[Stored data]
----------

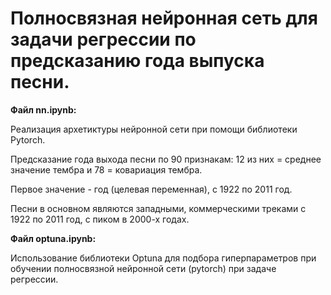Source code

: # Полносвязная нейронная сеть для задачи регрессии по предсказанию года выпуска песни.
**Файл nn.ipynb:**

Реализация архетиктуры нейронной сети при помощи библиотеки Pytorch.

Предсказание года выхода песни по 90 признакам: 12 из них = среднее значение тембра и 78 = ковариация тембра.

Первое значение - год (целевая переменная), с 1922 по 2011 год.

Песни в основном являются западными, коммерческими треками с 1922 по 2011 год, с пиком в 2000-х годах.

**Файл optuna.ipynb:**

Использование библиотеки Optuna для подбора гиперпараметров при обучении полносвязной нейронной сети (pytorch) при задаче регрессии.


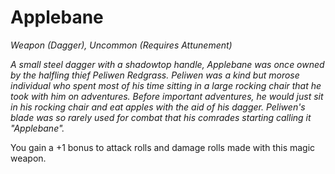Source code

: # Applebane
*Weapon (Dagger), Uncommon (Requires Attunement)*

*A small steel dagger with a shadowtop handle, Applebane was once owned by the halfling thief Peliwen Redgrass. Peliwen was a kind but morose individual who spent most of his time sitting in a large rocking chair that he took with him on adventures. Before important adventures, he would just sit in his rocking chair and eat apples with the aid of his dagger. Peliwen's blade was so rarely used for combat that his comrades starting calling it "Applebane".*

You gain a +1 bonus to attack rolls and damage rolls made with this magic weapon.  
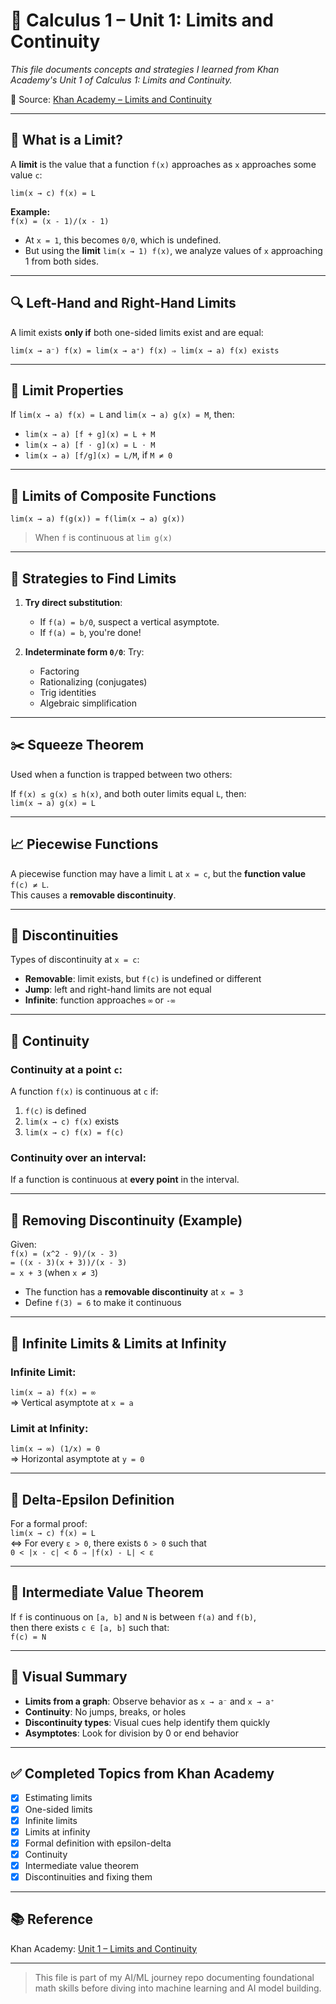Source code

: 
# 📘 Calculus 1 – Unit 1: Limits and Continuity

*This file documents concepts and strategies I learned from Khan Academy's Unit 1 of Calculus 1: Limits and Continuity.*

🔗 Source: [Khan Academy – Limits and Continuity](https://www.khanacademy.org/math/calculus-1/cs1-limits-and-continuity)

---

## 📌 What is a Limit?

A **limit** is the value that a function `f(x)` approaches as `x` approaches some value `c`:

`lim(x → c) f(x) = L`

**Example:**  
`f(x) = (x - 1)/(x - 1)`  
- At `x = 1`, this becomes `0/0`, which is undefined.  
- But using the **limit** `lim(x → 1) f(x)`, we analyze values of `x` approaching 1 from both sides.

---

## 🔍 Left-Hand and Right-Hand Limits

A limit exists **only if** both one-sided limits exist and are equal:  

`lim(x → a⁻) f(x) = lim(x → a⁺) f(x) ⇒ lim(x → a) f(x) exists`

---

## 🧮 Limit Properties

If `lim(x → a) f(x) = L` and `lim(x → a) g(x) = M`, then:  
- `lim(x → a) [f + g](x) = L + M`  
- `lim(x → a) [f ⋅ g](x) = L ⋅ M`  
- `lim(x → a) [f/g](x) = L/M`, if `M ≠ 0`

---

## 🔁 Limits of Composite Functions

`lim(x → a) f(g(x)) = f(lim(x → a) g(x))`  
> When `f` is continuous at `lim g(x)`

---

## 🧠 Strategies to Find Limits

1. **Try direct substitution**:  
   - If `f(a) = b/0`, suspect a vertical asymptote.  
   - If `f(a) = b`, you're done!  

2. **Indeterminate form `0/0`**: Try:  
   - Factoring  
   - Rationalizing (conjugates)  
   - Trig identities  
   - Algebraic simplification  

---

## ✂️ Squeeze Theorem

Used when a function is trapped between two others:  

If `f(x) ≤ g(x) ≤ h(x)`, and both outer limits equal `L`, then:  
`lim(x → a) g(x) = L`

---

## 📈 Piecewise Functions

A piecewise function may have a limit `L` at `x = c`, but the **function value** `f(c) ≠ L`.  
This causes a **removable discontinuity**.

---

## 🧩 Discontinuities

Types of discontinuity at `x = c`:  
- **Removable**: limit exists, but `f(c)` is undefined or different  
- **Jump**: left and right-hand limits are not equal  
- **Infinite**: function approaches `∞` or `-∞`  

---

## 🔄 Continuity

### Continuity at a point `c`:  
A function `f(x)` is continuous at `c` if:  
1. `f(c)` is defined  
2. `lim(x → c) f(x)` exists  
3. `lim(x → c) f(x) = f(c)`  

### Continuity over an interval:  
If a function is continuous at **every point** in the interval.

---

## 🔧 Removing Discontinuity (Example)

Given:  
`f(x) = (x^2 - 9)/(x - 3)`  
`= ((x - 3)(x + 3))/(x - 3)`  
`= x + 3` (when `x ≠ 3`)  

- The function has a **removable discontinuity** at `x = 3`  
- Define `f(3) = 6` to make it continuous

---

## 🔭 Infinite Limits & Limits at Infinity

### Infinite Limit:  
`lim(x → a) f(x) = ∞`  
⇒ Vertical asymptote at `x = a`

### Limit at Infinity:  
`lim(x → ∞) (1/x) = 0`  
⇒ Horizontal asymptote at `y = 0`

---

## 📏 Delta-Epsilon Definition

For a formal proof:  
`lim(x → c) f(x) = L`  
⇔ For every `ε > 0`, there exists `δ > 0` such that  
`0 < |x - c| < δ ⇒ |f(x) - L| < ε`

---

## 📍 Intermediate Value Theorem

If `f` is continuous on `[a, b]` and `N` is between `f(a)` and `f(b)`,  
then there exists `c ∈ [a, b]` such that:  
`f(c) = N`

---

## 🧠 Visual Summary

- **Limits from a graph**: Observe behavior as `x → a⁻` and `x → a⁺`  
- **Continuity**: No jumps, breaks, or holes  
- **Discontinuity types**: Visual cues help identify them quickly  
- **Asymptotes**: Look for division by 0 or end behavior

---

## ✅ Completed Topics from Khan Academy

- [x] Estimating limits  
- [x] One-sided limits  
- [x] Infinite limits  
- [x] Limits at infinity  
- [x] Formal definition with epsilon-delta  
- [x] Continuity  
- [x] Intermediate value theorem  
- [x] Discontinuities and fixing them

---

## 📚 Reference

Khan Academy: [Unit 1 – Limits and Continuity](https://www.khanacademy.org/math/calculus-1/cs1-limits-and-continuity)

---

> This file is part of my AI/ML journey repo documenting foundational math skills before diving into machine learning and AI model building.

----------

Using the entries above, output exactly the lines between the line holding "- Algebraic simplification" and the line holding "- [x] Infinite limits", end lines included, and nothing more.

▸ Solution for this exercise
   - Algebraic simplification  

---

## ✂️ Squeeze Theorem

Used when a function is trapped between two others:  

If `f(x) ≤ g(x) ≤ h(x)`, and both outer limits equal `L`, then:  
`lim(x → a) g(x) = L`

---

## 📈 Piecewise Functions

A piecewise function may have a limit `L` at `x = c`, but the **function value** `f(c) ≠ L`.  
This causes a **removable discontinuity**.

---

## 🧩 Discontinuities

Types of discontinuity at `x = c`:  
- **Removable**: limit exists, but `f(c)` is undefined or different  
- **Jump**: left and right-hand limits are not equal  
- **Infinite**: function approaches `∞` or `-∞`  

---

## 🔄 Continuity

### Continuity at a point `c`:  
A function `f(x)` is continuous at `c` if:  
1. `f(c)` is defined  
2. `lim(x → c) f(x)` exists  
3. `lim(x → c) f(x) = f(c)`  

### Continuity over an interval:  
If a function is continuous at **every point** in the interval.

---

## 🔧 Removing Discontinuity (Example)

Given:  
`f(x) = (x^2 - 9)/(x - 3)`  
`= ((x - 3)(x + 3))/(x - 3)`  
`= x + 3` (when `x ≠ 3`)  

- The function has a **removable discontinuity** at `x = 3`  
- Define `f(3) = 6` to make it continuous

---

## 🔭 Infinite Limits & Limits at Infinity

### Infinite Limit:  
`lim(x → a) f(x) = ∞`  
⇒ Vertical asymptote at `x = a`

### Limit at Infinity:  
`lim(x → ∞) (1/x) = 0`  
⇒ Horizontal asymptote at `y = 0`

---

## 📏 Delta-Epsilon Definition

For a formal proof:  
`lim(x → c) f(x) = L`  
⇔ For every `ε > 0`, there exists `δ > 0` such that  
`0 < |x - c| < δ ⇒ |f(x) - L| < ε`

---

## 📍 Intermediate Value Theorem

If `f` is continuous on `[a, b]` and `N` is between `f(a)` and `f(b)`,  
then there exists `c ∈ [a, b]` such that:  
`f(c) = N`

---

## 🧠 Visual Summary

- **Limits from a graph**: Observe behavior as `x → a⁻` and `x → a⁺`  
- **Continuity**: No jumps, breaks, or holes  
- **Discontinuity types**: Visual cues help identify them quickly  
- **Asymptotes**: Look for division by 0 or end behavior

---

## ✅ Completed Topics from Khan Academy

- [x] Estimating limits  
- [x] One-sided limits  
- [x] Infinite limits  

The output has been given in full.